If Trump is serious about jobs, he shouldn't destroy the Labor Department's Women's Bureau

Impact
ByRebecca Gale

On Friday, President Donald Trump hosted German Chancellor Angela Merkel at the White House where the two world leaders had a meeting in the Oval Office.

"It's crucial that we provide our American workers with a really great employment outlook," Trump told reporters in the joint press conference that followed. "And that includes making sure that we harness the full potential of women in our economy."

Unfortunately, Trump appears poised to take the opposite tack.

In many respects, Trump's newly released budget blueprint has followed a host of conservative orthodoxies — making deep cuts to government departments and agencies that the right, whether purely out of budget hawkishness or ideological posturing, care little for.

There's concern among employees at the Labor Department that one bureau in particular could be entirely on the chopping block. Several Labor employees Mic has spoken to suspect that the Women's Bureau could be eliminated entirely. And the rationale would be as disturbingly thin as those given for other cuts: Because women make up half the workforce, the bureau is now "redundant."

The culprit behind this twisted logic is the conservative think-tank Heritage Foundation's 180-page Budget Blueprint. Tucked on page 93 is the recommendation to cut the Women's Bureau. The thinking is simple, yet fallacious: If parity is the same as equality, then the "equal rights" women have been clamoring about for so many years have been achieved. (The Heritage Foundation did not respond to request for comment.)

Jon Elswick/AP

Trump is reported to be using the foundation's agenda as a guide. Trump's proposed budget indicates a stunning $2.5 billion cut for the Department of Labor, with one former Labor official concerned that cuts would disproportionately affect the Women's Bureau.

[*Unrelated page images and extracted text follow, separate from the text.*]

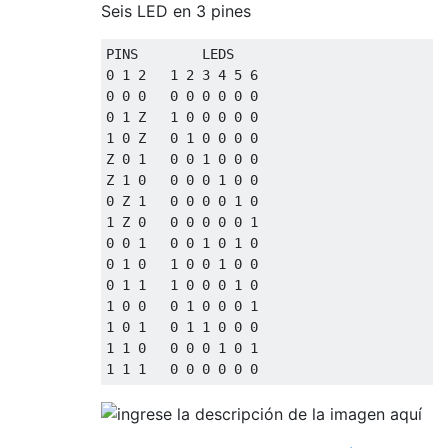
Seis LED en 3 pines
0
1
2
1
2
3
4
5
6
0
0
0
0
0
0
0
0
0
0
1
 Z   
1
0
0
0
0
0
1
0
 Z   
0
1
0
0
0
0
Z 
0
1
0
0
1
0
0
0
Z 
1
0
0
0
0
1
0
0
0
 Z 
1
0
0
0
0
1
0
1
 Z 
0
0
0
0
0
0
1
0
0
1
0
0
1
0
1
0
0
1
0
1
0
0
1
0
0
0
1
1
1
0
0
0
1
0
1
0
0
0
1
0
0
0
1
1
0
1
0
1
1
0
0
0
1
1
0
0
0
0
1
0
1
1
1
1
0
0
0
0
0
0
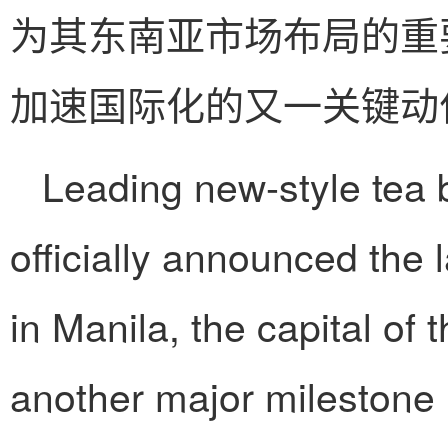
为其东南亚市场布局的重
加速国际化的又一关键动
Leading new-style te
officially announced the 
in Manila, the capital of 
another major milestone i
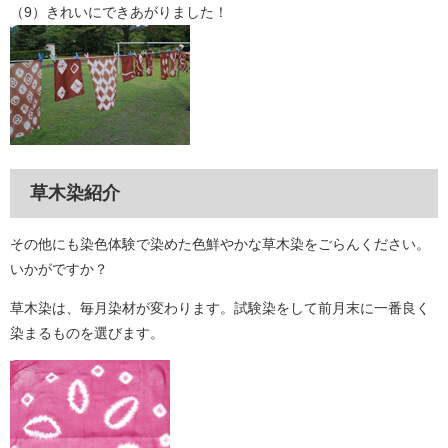
（9）きれいにできあがりました！
草木染紹介
その他にも染色体験で染めた色鮮やかな草木染をごらんください。
いかがですか？
草木染は、毎月染材が変わります。試験染をして前月末に一番良く
染まるものを選びます。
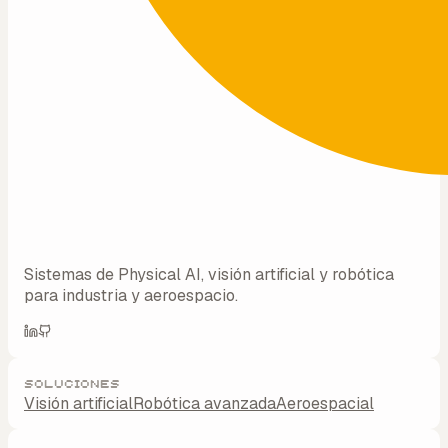
Sistemas de Physical AI, visión artificial y robótica
para industria y aeroespacio.
Soluciones
Visión artificial
Robótica avanzada
Aeroespacial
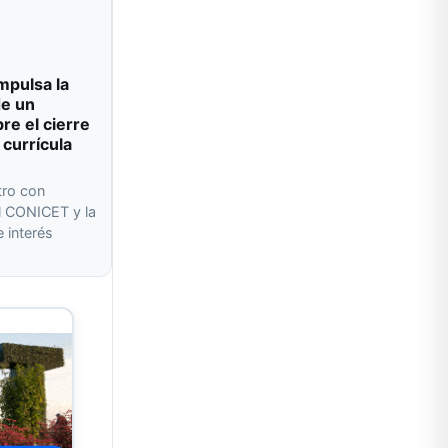
impulsa la
de un
re el cierre
 currícula
tro con
l CONICET y la
 interés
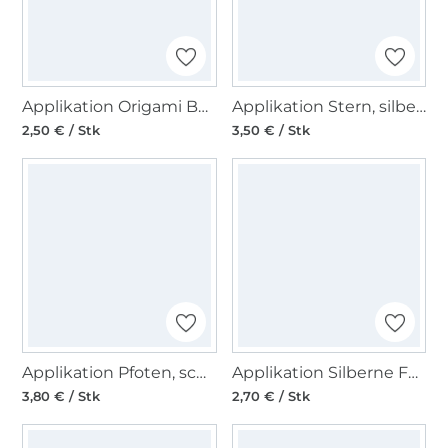
Applikation Origami Boot
Applikation Stern, silber, Glitzer
2,50 € / Stk
3,50 € / Stk
Applikation Pfoten, schwarz/weiss
Applikation Silberne Feder, grau
3,80 € / Stk
2,70 € / Stk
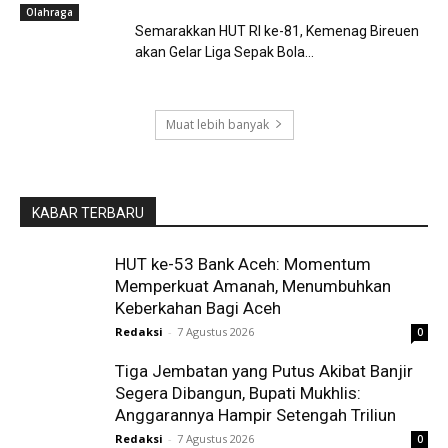
Olahraga
Semarakkan HUT RI ke-81, Kemenag Bireuen
akan Gelar Liga Sepak Bola...
Muat lebih banyak
KABAR TERBARU
HUT ke-53 Bank Aceh: Momentum
Memperkuat Amanah, Menumbuhkan
Keberkahan Bagi Aceh
Redaksi
-
7 Agustus 2026
0
Tiga Jembatan yang Putus Akibat Banjir
Segera Dibangun, Bupati Mukhlis:
Anggarannya Hampir Setengah Triliun
Redaksi
-
7 Agustus 2026
0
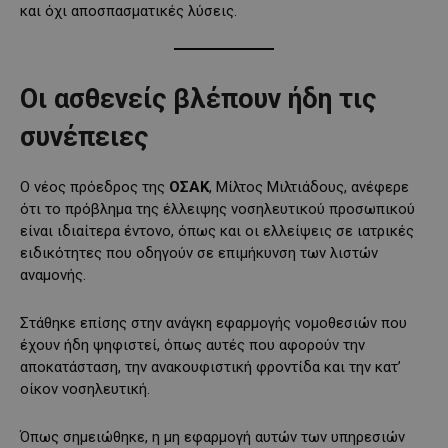
και όχι αποσπασματικές λύσεις.
Οι ασθενείς βλέπουν ήδη τις
συνέπειες
Ο νέος πρόεδρος της
ΟΣΑΚ
, Μίλτος Μιλτιάδους, ανέφερε
ότι το πρόβλημα της έλλειψης νοσηλευτικού προσωπικού
είναι ιδιαίτερα έντονο, όπως και οι ελλείψεις σε ιατρικές
ειδικότητες που οδηγούν σε επιμήκυνση των λιστών
αναμονής.
Στάθηκε επίσης στην ανάγκη εφαρμογής νομοθεσιών που
έχουν ήδη ψηφιστεί, όπως αυτές που αφορούν την
αποκατάσταση, την ανακουφιστική φροντίδα και την κατ’
οίκον νοσηλευτική.
Όπως σημειώθηκε, η μη εφαρμογή αυτών των υπηρεσιών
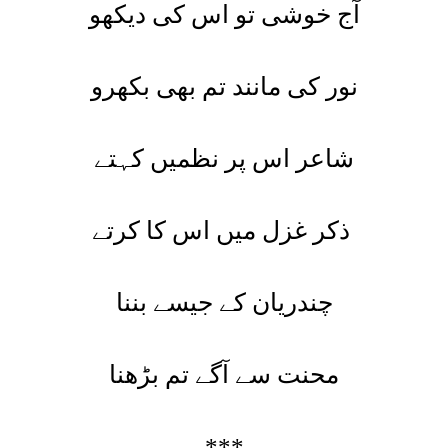
آج خوشی تو اس کی دیکھو
نور کی مانند تم بھی بکھرو
شاعر اس پر نظمیں کہتے
ذکر غزل میں اس کا کرتے
چندریان کے جیسے بننا
محنت سے آگے تم بڑھنا
***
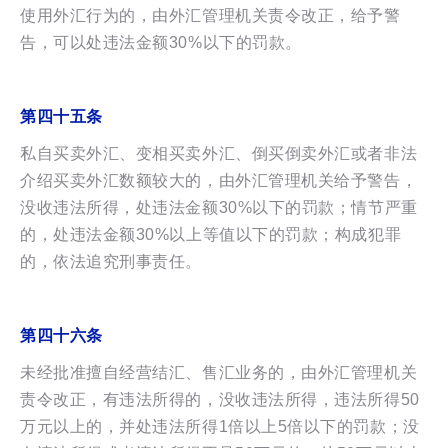
使用外汇行为的，由外汇管理机关责令改正，给予警
告，可以处违法金额30%以下的罚款。
第四十五条
私自买卖外汇、变相买卖外汇、倒买倒卖外汇或者非法
介绍买卖外汇数额较大的，由外汇管理机关给予警告，
没收违法所得，处违法金额30%以下的罚款；情节严重
的，处违法金额30%以上等值以下的罚款；构成犯罪
的，依法追究刑事责任。
第四十六条
未经批准擅自经营结汇、售汇业务的，由外汇管理机关
责令改正，有违法所得的，没收违法所得，违法所得50
万元以上的，并处违法所得1倍以上5倍以下的罚款；没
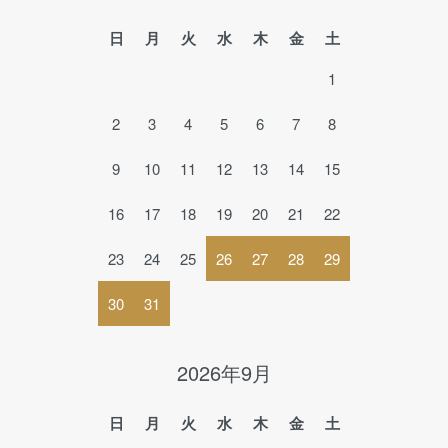
日
月
火
水
木
金
土
1
2
3
4
5
6
7
8
9
10
11
12
13
14
15
16
17
18
19
20
21
22
23
24
25
26
27
28
29
30
31
2026年9月
日
月
火
水
木
金
土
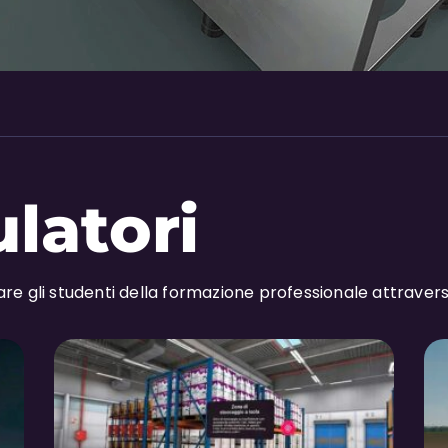
ulatori
re gli studenti della formazione professionale attraver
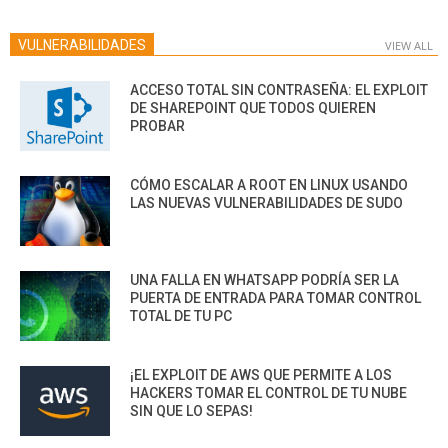
VULNERABILIDADES
VIEW ALL
ACCESO TOTAL SIN CONTRASEÑA: EL EXPLOIT
DE SHAREPOINT QUE TODOS QUIEREN
PROBAR
CÓMO ESCALAR A ROOT EN LINUX USANDO
LAS NUEVAS VULNERABILIDADES DE SUDO
UNA FALLA EN WHATSAPP PODRÍA SER LA
PUERTA DE ENTRADA PARA TOMAR CONTROL
TOTAL DE TU PC
¡EL EXPLOIT DE AWS QUE PERMITE A LOS
HACKERS TOMAR EL CONTROL DE TU NUBE
SIN QUE LO SEPAS!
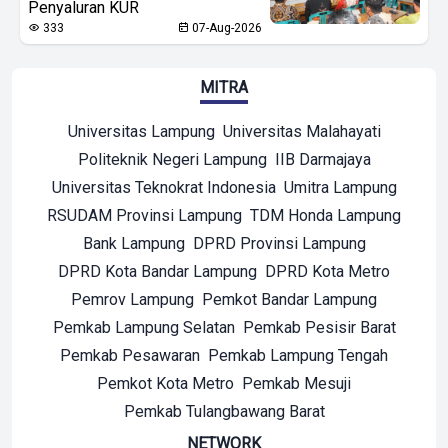
Penyaluran KUR
333
07-Aug-2026
MITRA
Universitas Lampung
Universitas Malahayati
Politeknik Negeri Lampung
IIB Darmajaya
Universitas Teknokrat Indonesia
Umitra Lampung
RSUDAM Provinsi Lampung
TDM Honda Lampung
Bank Lampung
DPRD Provinsi Lampung
DPRD Kota Bandar Lampung
DPRD Kota Metro
Pemrov Lampung
Pemkot Bandar Lampung
Pemkab Lampung Selatan
Pemkab Pesisir Barat
Pemkab Pesawaran
Pemkab Lampung Tengah
Pemkot Kota Metro
Pemkab Mesuji
Pemkab Tulangbawang Barat
NETWORK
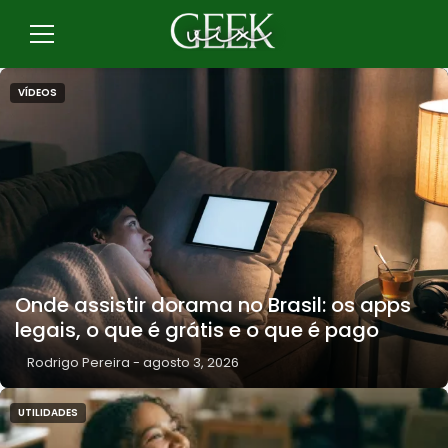
Pular
para
Menu
o
conteúdo
VÍDEOS
Onde assistir dorama no Brasil: os apps
legais, o que é grátis e o que é pago
Rodrigo Pereira
-
agosto 3, 2026
UTILIDADES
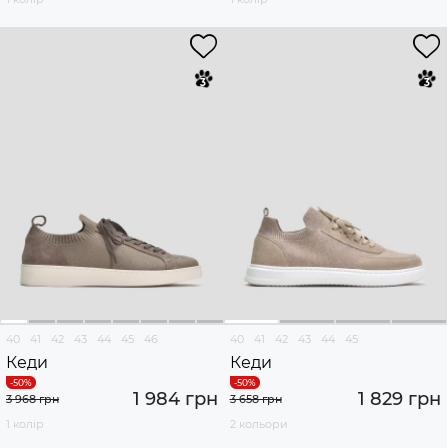
40
41
42
43
44
45
46
40
41
42
43
44
45
Кеди
Кеди
1 984 грн
1 829 грн
3 968 грн
3 658 грн
1 колір
2 кольори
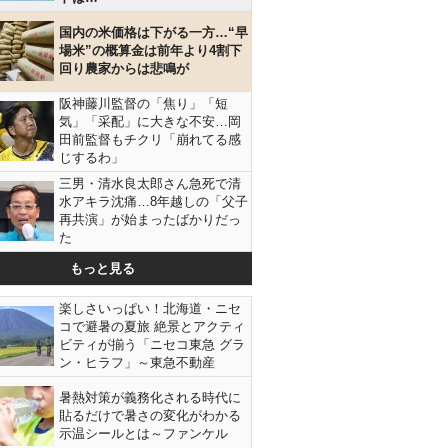
国内の米価格は下がる一方…“早
場米”の概算金は前年より4割下
回り農家からは悲鳴が
阪神藤川監督の「焦り」「短
気」「采配」に大きな不安…岡
田前監督もチクリ「崩れてる感
じするわ」
三男・清水良太郎さん急死で清
水アキラ沈痛…8年越しの「父子
再共演」が始まったばかりだっ
た
もっと見る
楽しさいっぱい！北海道・ニセ
コで避暑の夏旅 絶景とアクティ
ビティが揃う「ニセコ東急 グラ
ン・ヒラフ」～東急不動産
暑熱対策が義務化される時代に
貼るだけで暑さの変化がわかる
示温シールとは～ファンケル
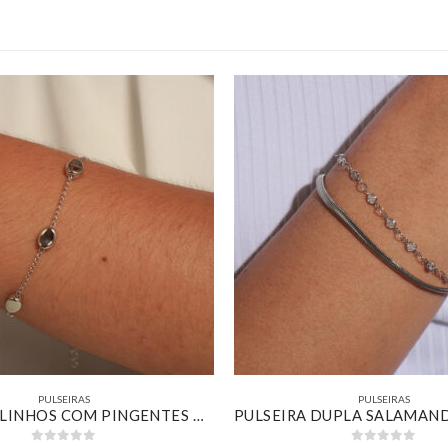
PULSEIRAS
PULSEIRAS
PULSEIRA ELINHOS COM PINGENTES OVAIS LISOS BANHADO EM BRANCO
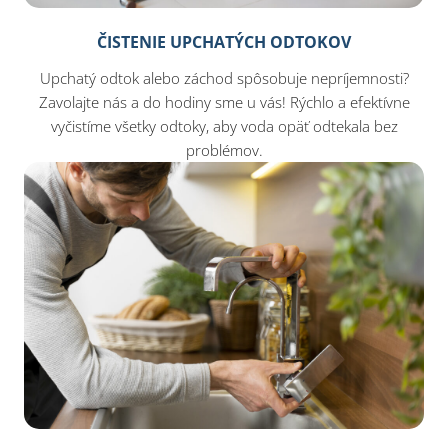
ČISTENIE UPCHATÝCH ODTOKOV
Upchatý odtok alebo záchod spôsobuje nepríjemnosti?
Zavolajte nás a do hodiny sme u vás! Rýchlo a efektívne
vyčistíme všetky odtoky, aby voda opäť odtekala bez
problémov.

Yet the inequities of employment in America would seem to indicate that this government agency needs more funding, not less.

A small agency, but essential to equal pay

By federal government standards, the agency is small: There are 10 regional offices, a staff of 50 people, and an $11.7 million annual budget. But their work is significant, primarily for their seat at the table in Department of Labor discussions and for their ability to find and present data related to women in the workplace. That makes the Women's Bureau the leading agency voice on equal pay in the workplace.

Without the bureau, we'd lose the data. Using data from the Bureau of Labor Statistics and the U.S. Census, the Women's Bureau provided statistical breakdowns of the pay gap at all levels: by race, by age, for mothers, for first-time mothers, et al. The microtargeting was something that Latifa Lyles, the former director of the Bureau, said was effective in changing the conversation surrounding equal pay.

Department of Labor/Wikimedia Commons

"The data allowed us to go a little bit deeper and drive the point home even more," Lyles said. "Part of the issue [surrounding equal pay] is that people think, 'it's not going to happen to me.' This was our way of saying how this affects various populations." 

When Lyles started working with the bureau in 2009, shortly after former President Barack Obama took office, changes in how the Bureau communicated about equal pay were already underway. Under the Bush administration, the Women's Bureau wasn't able to present information on the pay disparities. 

"Their hands were tied," Lyles explained. "They weren't able to compare men and women, they could only talk about women's earnings in a vacuum."

A singular advocate for women at Labor

Without the Women's Bureau, the Department of Labor would lack any institutional advocate for women. Every bureau within the Department of Labor has a job to do, explained Lyles. The other bureaus rely on the Women's Bureau to advocate for and speak up for women's needs in the workplace.  

Library of Congress/Wikimedia Commons

The Women's Bureau addresses the work-family conflict to create data-driven solutions surrounding paid sick leave, paid family leave and access to quality, affordable childcare, all concerns identified as barriers to entry for women in the workplace. 

If American women participated in the labor force at the same rate as Canada or Germany, countries with more generous work-family policies, there would be five million more women in the labor force in the U.S., translating to more than $500 billion of additional economic activity per year. 

Assuming that Trump is genuinely looking for quick wins on job creation, perhaps he should set his sights closer to home and remove barriers that keep more women from working jobs while still caring for a family. A good way to start would be keeping the Women's Bureau around — and well funded.